Moreover, while some readers may crave more detail about certain aspects of Swerdloff’s journey, such as his spiritual awakening under the guidance of the enigmatic healer Betsy, the brevity of these passages suggests that this is not meant to be a prescriptive “how-to” guide but rather a call to action, an invitation for each reader to undertake their own journey of self-discovery. As Swerdloff himself notes, “Like everything else on the spiritual awareness and development journey, we always return to the same thing, be present and pay attention. Your Higher Self will instruct you on what to do with that information when you pay attention while present.”
Indeed, the power of RAISED BY WOLVES lies not in its literary polish but in the raw courage of Swerdloff’s self-interrogation and the urgency of his message.

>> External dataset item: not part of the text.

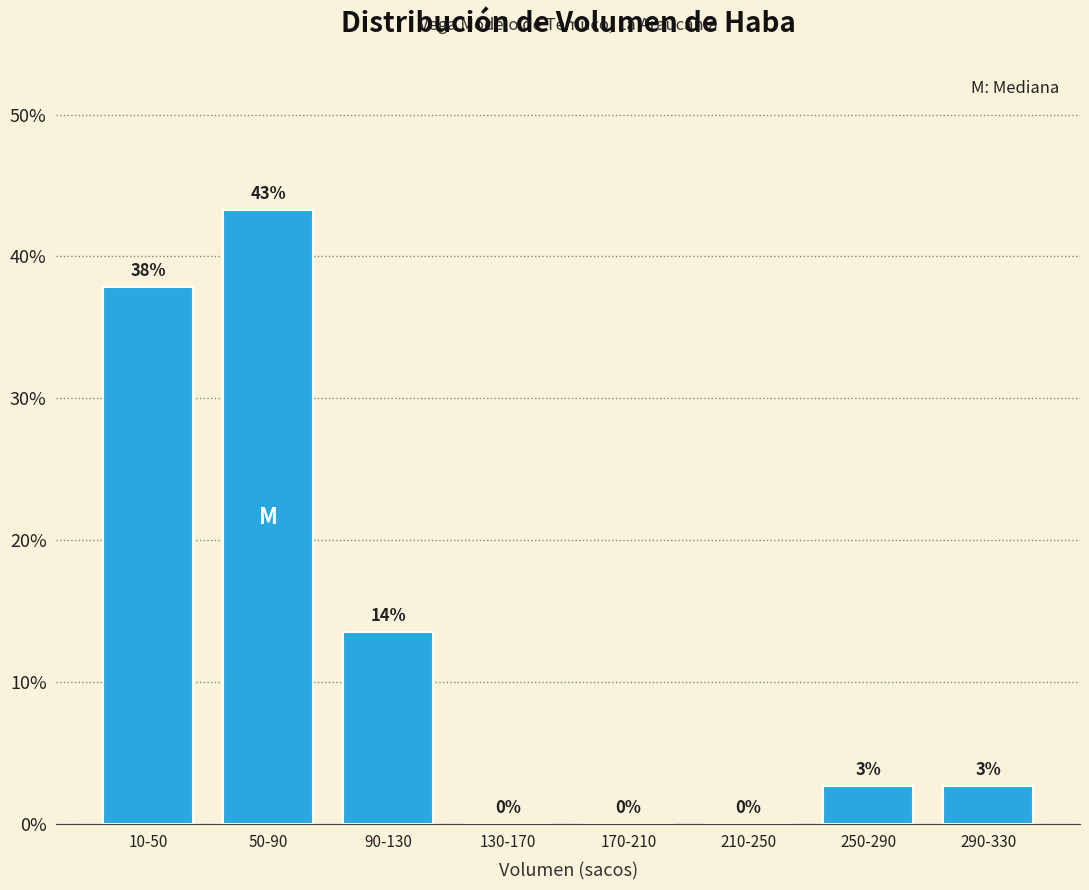

At which category does the chart reach its peak across all series?

50-90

In laying bare his own struggles and transformations, Swerdloff invites us to confront the ways in which we have all been shaped by a culture of toxic masculinity—and to imagine a different way of being in the world. “The women in our lives need us to be more than our shame, self-hatred, and violence,” he writes. “They need us to step out of our pain, trauma, and numbness and step into being the men we were born to be before toxic masculinity squashed it out of us.” The unvarnished quality of his writing serves to underscore the book’s central theme: that the work of unmaking patriarchy’s harms is a raw, messy, and essential endeavor—one that requires us to confront uncomfortable truths about ourselves and our society.
RAISED BY WOLVES, POSSIBLY MONSTERS is a challenging, often uncomfortable read, but its fundamental compassion and hard-won insights make it a vital addition to the literature on toxic masculinity. Swerdloff’s story offers hope that even the most deformed spirits can be renewed, and that the cycle of abuse can be broken one transformed heart at a time.
Raw, compassionate, and perceptive, Michael Swerdloff’s memoir RAISED BY WOLVES, POSSIBLY MONSTERS is a vital excavation of toxic masculinity’s rot—and an urgent call for individual and cultural transformation.